Alimentando a los polluelos en un nido de avión zapador.
Alimentando a los polluelos en un nido de avión zapador.

Hace años, una familia echó un pulso a la promotora de la Ciudad del Transporte y lo perdió. Pretendían seguir viviendo en su casa y en su parcela, forzando una situación que estaba condenada de antemano a la derrota, según la legislación vigente. A su vez, los miles de conductores que padecen el tráfico creciente de la carretera de Fontanar siguen sin ver, ni en lo más remoto, la autovía prometida. En cambio, una colonia de aviones, esos pájaros que es fácil confundir con las golondrinas, acaban de ver garantizada su “solución habitacional” en esa misma zona, sin tener que mover un músculo para ello ni haber entonado ninguna protesta.

Montepino Logística ha modificado un proyecto para habilitar una zona donde pueda anidar cada año una colonia de avión zapador. La especie se considera amenazada y está catalogada como “vulnerable” dentro del Catálogo Regional de Especies Amenazadas de Castilla-La Mancha.

Detuvieron trabajos en abril, para facilitar la cría

Ante la advertencia a mediados del mes de abril por parte de técnicos de AUDEMA en una zona vaciada donde se desarrollaban las obras de construcción, Montepino Logística, con la tutela del Servicio de Medio Ambiente de Guadalajara, ya procuró medidas para facilitar la temporada de cría 2020 de esta especie protegida, paralizando los trabajos en el entorno de la colonia y preservando el hábitat.

Con vistas a garantizar su continuidad el próximo años y los siguientes, Montepino Logística habilitará la zona para posibles futuros nidos, y se compromete a contar con técnicos que asesoren de cómo velar por la anidación de esta especie en caso de que se produzca.

Cinco años anidando, por lo menos

“Tenemos una sensibilización especial por la conservación de la biodiversidad y es por esto que tomamos decisiones en nuestros trabajos teniendo en cuenta la preservación y el fomento de las especies”, ha indicado el director del departamento de obras de Montepino Logística y coordinador de este proyecto, Sergio Asín.

“Sabemos que es la quinta temporada de cría con asentamiento de la especie en la zona y queremos que sigan pudiendo anidar en este espacio, por lo que hemos rediseñado el proyecto con el fin de compatibilizar, las buenas prácticas medioambientales y el desarrollo económico de las localidades de Guadalajara y Marchamalo”, ha apostillado Sergio Asín.

Dentro de la plataforma logística que desarrolla Montepino existen diversas zonas ajardinadas, y es precisamente en estos espacios donde ha anidado este ave. Así, para futuros posibles asentamientos, Montepino va a habilitar en esta zona taludes verticales en los que el avión zapador tenga la posibilidad nuevamente de anidar el año próximo.

Anidan en galerías que ellos abren

La presencia de esta ave en las obras de la Ciudad del Transporte se debe a las características ambientales de la zona y a los perfiles que se generan con los movimientos de la tierra que se llevan a cabo para las edificaciones. Los zapadores, como su nombre indica, excavan las galerías en los desmontes verticales, y utilizan sus fondos como nidales, forrados con un fino tapiz de plumas y hierbas.

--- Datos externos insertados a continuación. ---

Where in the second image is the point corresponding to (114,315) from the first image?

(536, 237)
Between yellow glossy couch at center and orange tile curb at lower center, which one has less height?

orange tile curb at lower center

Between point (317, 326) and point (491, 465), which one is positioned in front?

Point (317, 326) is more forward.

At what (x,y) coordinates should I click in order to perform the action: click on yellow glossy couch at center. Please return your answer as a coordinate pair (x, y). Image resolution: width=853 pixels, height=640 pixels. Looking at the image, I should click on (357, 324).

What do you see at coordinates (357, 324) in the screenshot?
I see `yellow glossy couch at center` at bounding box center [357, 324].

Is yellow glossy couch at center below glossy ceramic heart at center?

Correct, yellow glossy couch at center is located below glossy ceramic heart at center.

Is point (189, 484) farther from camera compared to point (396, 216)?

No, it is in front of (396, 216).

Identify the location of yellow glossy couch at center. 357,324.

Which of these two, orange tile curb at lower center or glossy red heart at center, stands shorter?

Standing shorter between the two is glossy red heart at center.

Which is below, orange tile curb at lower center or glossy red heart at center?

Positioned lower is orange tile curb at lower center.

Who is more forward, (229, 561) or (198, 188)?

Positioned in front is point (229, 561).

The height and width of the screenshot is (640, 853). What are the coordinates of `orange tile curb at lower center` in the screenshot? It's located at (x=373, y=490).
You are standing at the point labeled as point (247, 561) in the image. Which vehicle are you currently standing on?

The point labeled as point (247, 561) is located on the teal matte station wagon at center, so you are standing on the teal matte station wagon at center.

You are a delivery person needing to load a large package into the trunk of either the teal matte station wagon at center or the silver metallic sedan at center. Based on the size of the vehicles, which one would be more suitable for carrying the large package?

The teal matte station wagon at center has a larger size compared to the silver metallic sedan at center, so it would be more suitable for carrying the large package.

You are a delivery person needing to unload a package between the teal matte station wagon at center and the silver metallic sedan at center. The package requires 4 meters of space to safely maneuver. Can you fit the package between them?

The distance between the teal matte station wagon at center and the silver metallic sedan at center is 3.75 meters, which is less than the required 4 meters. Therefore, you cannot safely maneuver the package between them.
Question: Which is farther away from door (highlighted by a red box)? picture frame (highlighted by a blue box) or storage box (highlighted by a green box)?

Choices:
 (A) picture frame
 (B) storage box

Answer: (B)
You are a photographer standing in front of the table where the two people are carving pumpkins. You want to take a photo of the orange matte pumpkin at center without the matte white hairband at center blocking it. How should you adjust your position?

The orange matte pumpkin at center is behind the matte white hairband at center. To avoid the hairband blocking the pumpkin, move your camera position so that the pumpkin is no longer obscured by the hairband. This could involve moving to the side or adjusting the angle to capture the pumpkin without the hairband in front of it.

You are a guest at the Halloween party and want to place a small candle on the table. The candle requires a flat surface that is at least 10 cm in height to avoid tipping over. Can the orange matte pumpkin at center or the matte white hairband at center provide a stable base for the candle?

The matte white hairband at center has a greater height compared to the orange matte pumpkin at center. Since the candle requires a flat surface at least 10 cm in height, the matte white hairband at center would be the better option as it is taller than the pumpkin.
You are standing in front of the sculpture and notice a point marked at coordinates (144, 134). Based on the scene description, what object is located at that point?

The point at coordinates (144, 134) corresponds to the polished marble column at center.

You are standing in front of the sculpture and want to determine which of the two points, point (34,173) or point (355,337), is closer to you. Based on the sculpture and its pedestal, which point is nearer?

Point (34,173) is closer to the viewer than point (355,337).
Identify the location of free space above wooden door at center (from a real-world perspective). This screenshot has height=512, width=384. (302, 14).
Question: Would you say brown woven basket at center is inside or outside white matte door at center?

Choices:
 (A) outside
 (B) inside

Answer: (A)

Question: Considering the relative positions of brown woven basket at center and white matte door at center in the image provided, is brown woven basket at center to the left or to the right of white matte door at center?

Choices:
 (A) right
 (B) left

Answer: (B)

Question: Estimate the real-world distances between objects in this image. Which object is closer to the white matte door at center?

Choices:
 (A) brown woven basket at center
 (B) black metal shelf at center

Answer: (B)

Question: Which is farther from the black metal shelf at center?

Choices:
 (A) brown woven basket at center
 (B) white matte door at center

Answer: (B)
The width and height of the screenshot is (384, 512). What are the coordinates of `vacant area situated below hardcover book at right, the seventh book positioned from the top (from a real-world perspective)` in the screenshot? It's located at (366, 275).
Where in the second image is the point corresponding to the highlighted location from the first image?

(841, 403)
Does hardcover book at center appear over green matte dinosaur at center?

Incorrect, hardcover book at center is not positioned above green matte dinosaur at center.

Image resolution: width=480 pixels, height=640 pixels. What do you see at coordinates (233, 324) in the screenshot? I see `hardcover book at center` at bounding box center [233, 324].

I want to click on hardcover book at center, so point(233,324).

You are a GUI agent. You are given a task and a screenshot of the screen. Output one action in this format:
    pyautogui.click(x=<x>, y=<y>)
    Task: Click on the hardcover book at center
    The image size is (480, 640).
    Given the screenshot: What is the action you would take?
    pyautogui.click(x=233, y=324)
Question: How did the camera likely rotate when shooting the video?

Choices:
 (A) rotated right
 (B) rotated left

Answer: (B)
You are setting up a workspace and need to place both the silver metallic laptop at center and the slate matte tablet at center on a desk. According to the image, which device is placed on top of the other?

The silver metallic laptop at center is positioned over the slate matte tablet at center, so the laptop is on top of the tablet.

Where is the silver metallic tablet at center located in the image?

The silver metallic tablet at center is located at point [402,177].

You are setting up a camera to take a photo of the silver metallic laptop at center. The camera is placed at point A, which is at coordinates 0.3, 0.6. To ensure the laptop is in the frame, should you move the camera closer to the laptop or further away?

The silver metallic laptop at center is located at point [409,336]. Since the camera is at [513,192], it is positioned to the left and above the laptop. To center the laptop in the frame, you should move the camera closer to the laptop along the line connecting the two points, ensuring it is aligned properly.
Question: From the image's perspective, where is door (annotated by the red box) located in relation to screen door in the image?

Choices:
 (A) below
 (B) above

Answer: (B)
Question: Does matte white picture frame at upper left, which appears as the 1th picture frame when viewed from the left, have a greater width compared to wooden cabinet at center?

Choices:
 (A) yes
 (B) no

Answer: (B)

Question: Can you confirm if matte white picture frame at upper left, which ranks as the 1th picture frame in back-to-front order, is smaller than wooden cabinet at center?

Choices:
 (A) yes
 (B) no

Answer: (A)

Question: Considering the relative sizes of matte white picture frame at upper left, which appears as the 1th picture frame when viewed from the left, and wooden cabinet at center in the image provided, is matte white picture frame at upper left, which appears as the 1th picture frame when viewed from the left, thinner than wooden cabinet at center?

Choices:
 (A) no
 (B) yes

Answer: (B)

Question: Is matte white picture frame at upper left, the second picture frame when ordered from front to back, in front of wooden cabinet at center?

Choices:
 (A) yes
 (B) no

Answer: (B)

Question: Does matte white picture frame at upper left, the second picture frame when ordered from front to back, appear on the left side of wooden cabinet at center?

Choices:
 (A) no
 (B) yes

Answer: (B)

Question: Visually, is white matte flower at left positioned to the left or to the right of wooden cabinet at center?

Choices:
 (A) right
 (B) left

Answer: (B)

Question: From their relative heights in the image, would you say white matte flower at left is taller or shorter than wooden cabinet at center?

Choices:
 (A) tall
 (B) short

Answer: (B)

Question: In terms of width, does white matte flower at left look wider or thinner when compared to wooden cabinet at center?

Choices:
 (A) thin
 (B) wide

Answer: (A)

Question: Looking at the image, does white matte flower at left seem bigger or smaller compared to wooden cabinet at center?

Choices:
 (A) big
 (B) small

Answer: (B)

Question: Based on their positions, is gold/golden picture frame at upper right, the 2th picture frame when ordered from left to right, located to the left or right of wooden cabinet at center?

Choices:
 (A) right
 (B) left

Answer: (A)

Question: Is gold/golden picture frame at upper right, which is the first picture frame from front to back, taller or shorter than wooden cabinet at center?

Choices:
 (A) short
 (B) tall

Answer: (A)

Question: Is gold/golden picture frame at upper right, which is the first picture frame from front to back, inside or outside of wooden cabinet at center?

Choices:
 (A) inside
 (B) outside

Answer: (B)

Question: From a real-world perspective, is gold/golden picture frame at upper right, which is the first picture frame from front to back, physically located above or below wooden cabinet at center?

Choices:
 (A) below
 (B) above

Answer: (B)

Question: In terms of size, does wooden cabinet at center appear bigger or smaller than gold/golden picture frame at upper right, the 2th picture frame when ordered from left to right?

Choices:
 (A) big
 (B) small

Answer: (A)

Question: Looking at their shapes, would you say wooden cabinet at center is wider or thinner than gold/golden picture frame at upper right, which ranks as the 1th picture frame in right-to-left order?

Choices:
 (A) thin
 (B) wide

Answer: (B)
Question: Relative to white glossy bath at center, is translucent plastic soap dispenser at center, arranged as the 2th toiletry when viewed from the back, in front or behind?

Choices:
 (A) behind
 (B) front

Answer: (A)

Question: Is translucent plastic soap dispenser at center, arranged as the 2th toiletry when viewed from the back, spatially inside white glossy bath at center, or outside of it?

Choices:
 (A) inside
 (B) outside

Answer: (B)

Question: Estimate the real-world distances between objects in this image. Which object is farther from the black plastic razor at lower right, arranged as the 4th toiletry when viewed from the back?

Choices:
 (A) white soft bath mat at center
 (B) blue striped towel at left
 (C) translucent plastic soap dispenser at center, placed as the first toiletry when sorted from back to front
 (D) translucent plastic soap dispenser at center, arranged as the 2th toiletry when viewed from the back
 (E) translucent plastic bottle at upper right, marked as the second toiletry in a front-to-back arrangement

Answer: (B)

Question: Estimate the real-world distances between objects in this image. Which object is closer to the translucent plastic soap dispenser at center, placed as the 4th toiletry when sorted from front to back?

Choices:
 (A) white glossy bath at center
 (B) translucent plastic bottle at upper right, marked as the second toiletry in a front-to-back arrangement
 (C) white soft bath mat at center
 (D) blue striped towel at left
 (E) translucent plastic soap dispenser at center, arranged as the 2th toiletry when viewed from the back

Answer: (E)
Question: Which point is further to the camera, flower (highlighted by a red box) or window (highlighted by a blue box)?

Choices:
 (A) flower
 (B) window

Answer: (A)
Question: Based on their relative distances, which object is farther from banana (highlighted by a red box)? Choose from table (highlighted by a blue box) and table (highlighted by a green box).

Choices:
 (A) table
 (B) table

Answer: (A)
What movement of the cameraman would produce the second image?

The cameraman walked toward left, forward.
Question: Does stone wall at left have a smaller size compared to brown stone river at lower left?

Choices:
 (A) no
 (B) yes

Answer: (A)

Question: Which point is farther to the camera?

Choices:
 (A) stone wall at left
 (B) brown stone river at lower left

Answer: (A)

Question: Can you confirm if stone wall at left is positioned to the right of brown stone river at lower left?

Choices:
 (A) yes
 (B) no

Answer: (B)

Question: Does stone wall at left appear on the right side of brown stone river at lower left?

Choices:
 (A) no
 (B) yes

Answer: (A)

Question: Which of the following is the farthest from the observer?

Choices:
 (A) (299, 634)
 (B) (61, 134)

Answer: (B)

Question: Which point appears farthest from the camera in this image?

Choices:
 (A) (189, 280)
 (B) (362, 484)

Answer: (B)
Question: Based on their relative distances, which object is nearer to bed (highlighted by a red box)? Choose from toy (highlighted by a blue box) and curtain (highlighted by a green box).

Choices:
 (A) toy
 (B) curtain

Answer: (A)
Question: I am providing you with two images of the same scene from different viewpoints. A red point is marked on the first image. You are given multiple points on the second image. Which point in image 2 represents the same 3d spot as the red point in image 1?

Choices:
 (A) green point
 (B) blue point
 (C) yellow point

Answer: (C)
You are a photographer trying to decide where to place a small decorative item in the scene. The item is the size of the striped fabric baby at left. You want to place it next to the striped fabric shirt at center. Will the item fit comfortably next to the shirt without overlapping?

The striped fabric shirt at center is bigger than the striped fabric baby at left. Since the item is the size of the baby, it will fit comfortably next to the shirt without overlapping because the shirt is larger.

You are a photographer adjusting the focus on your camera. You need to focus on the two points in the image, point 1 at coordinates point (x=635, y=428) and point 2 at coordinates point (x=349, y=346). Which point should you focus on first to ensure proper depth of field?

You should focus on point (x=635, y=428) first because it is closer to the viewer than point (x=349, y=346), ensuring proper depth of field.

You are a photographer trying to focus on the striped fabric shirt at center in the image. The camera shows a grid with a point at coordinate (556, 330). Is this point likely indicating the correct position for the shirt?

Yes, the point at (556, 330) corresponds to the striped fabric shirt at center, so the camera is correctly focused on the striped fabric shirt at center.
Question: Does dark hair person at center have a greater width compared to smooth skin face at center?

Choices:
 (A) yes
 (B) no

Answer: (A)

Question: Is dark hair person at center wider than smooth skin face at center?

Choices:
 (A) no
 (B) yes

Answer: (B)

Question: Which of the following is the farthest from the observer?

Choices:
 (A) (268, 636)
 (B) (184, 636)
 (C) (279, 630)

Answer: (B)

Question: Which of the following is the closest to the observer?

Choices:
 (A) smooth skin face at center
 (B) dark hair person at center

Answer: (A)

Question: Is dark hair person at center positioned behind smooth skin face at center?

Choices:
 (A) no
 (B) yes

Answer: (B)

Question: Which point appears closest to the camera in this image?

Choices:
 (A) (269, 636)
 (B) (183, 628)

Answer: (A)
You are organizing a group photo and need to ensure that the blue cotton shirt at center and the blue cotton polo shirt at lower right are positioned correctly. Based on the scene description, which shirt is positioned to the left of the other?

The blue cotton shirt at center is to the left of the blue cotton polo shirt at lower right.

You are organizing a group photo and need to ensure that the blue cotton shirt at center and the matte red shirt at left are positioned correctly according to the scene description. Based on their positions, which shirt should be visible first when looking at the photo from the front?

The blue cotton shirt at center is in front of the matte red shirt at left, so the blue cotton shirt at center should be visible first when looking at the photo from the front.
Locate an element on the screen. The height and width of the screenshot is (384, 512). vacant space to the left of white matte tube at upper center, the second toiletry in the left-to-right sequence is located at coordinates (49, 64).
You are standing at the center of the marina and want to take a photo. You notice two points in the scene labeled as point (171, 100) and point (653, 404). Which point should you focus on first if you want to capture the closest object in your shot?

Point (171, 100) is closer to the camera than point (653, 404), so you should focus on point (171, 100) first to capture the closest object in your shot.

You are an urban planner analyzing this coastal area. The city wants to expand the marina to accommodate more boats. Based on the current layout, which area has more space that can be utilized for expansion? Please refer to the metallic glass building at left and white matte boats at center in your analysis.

“El avión zapador se establece en la Península durante el periodo de cría; los primeros ejemplares se observan en el valle del Henares desde finales de marzo y principios de abril, procedentes de sus cuarteles de invernada en África. Busca sustratos propicios para establecer sus colonias de cría, a menudo secciones verticales de terrenos blandos, arenosos, fáciles de horadar, en los que instalan sus galerías de cría y nidales”, ha explicado el biólogo y responsable del departamento de Consultoría y Medio Ambiente de Audema, Carlos Fernández Calvo, quien es el encargado de asesorar a Montepino Logística en el seguimiento y estudio de esta colonia.

“A mediados de mayo, la colonia estaba formada por más de 350 oquedales, con una ocupación estimada del 60 por ciento”, ha especificado el biólogo Carlos Fernández Calvo, que ha agregado que “desde el mes de agosto y durante septiembre, los aviones zapadores se congregan en dormideros ribereños y se desplazan al sur”.

En la actualidad, los técnicos han certificado que la colonia del avión zapador ya ha abandonado este asentamiento y, por lo tanto, ya se pueden reanudar las obras de la zona.